How a stay-at-home mom invented a top-selling teaching tool.
The Time Timer
Jan Rogers and her daughter Loran Kerrigan
As we process applications for the 2010 Inc. 500 | 5000, we thought it would be worthwhile to shine a spotlight on some of the companies that are vying to appear on our ranking of the fastest-growing private companies in the U.S. One that caught our eye was the Cincinnati-based Time Timer.
Founder Jan Rogers, 65, is a firm believer in the old adage: "Necessity is the mother of invention." She was tired of answering her daughter Loran every time she asked that all-too familiar question, "How much longer?" So she came up with a new type of clock that gives kids a more concrete notion of what time is.
Rogers' invention, which she called the Time Timer, is a clock that uses color to count down the minutes in an hour. It starts as a full red circle, but as the minute hand moves clockwise, the circle opens revealing white space.
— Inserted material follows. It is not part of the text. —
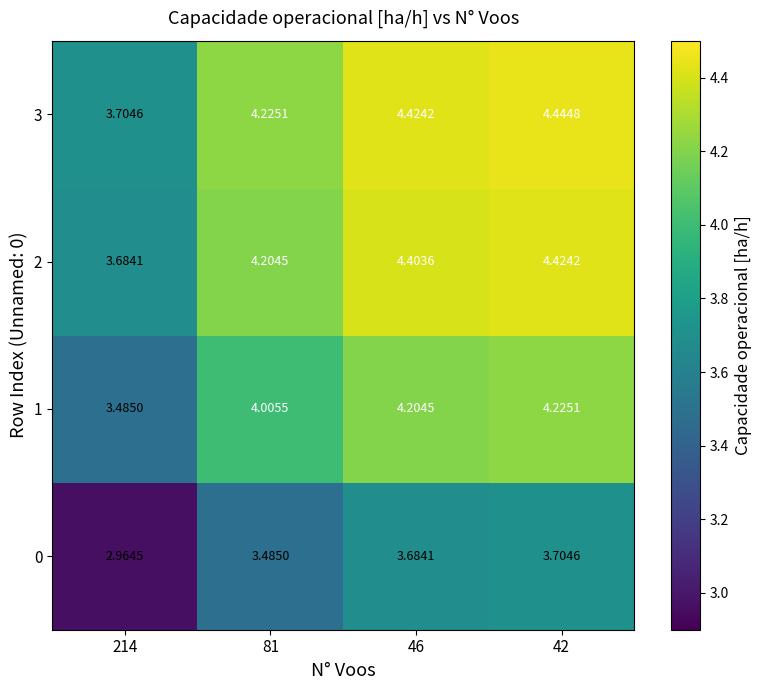

Is the value of 1 at 214 greater than the value of 2 at 46?

No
Kids can then understand that the white space represents all the time that has already passed, and the red space is how much time is left.
"It was just obvious to me that it was a real curiosity for her and frustrating as well, so I wanted to find a solution," Rogers remembers. "I had that naïve idea that if you had a good idea somebody would buy it from you, but that didn't happen, so stubbornness took over, and all of a sudden I was an entrepreneurial businesswoman, and must have had the right instincts, because we've grown ever since."
For the first 10 years, Rogers did almost all of the product manufacturing and shipment from her basement, using double-sided tape to hold the pieces together.
"It was very primitive," she says. "It was just to get it out there, so I could test the market."
Rogers brought the Time Timer to trade shows around the country, marketing her product to niche education markets, from preschool and math teachers to special education teachers and occupational therapists. She says 75 percent of her growth in the last 10 years has been the product of word of mouth.
"I realized if I could get one teacher in a school to buy one and become a raving fan, then the whole school would buy them and then the school district would buy them and then the parents within the district would buy them," Rogers explains. "If I decided I was only going to market to preschool, I would have really restricted myself. Just by trying other markets, it spread."
The last 10 years, as the company's reputation has grown, Rogers has also been able to add more products to the Time Timer line, including an iPhone app, watches and smaller versions of the original eight-inch box.
"The more technology became important for basic life skills, the more people needed it everywhere they went, so I've needed to address that," Rogers says of the growth strategy that has allowed her revenue to soar by 45 percent or from $1.8 million in 2006 to nearly $2.7 million in 2009.
"The best thing any entrepreneur can do for themselves," Rogers says, "is believe and persist, and you're probably going to reap some benefits."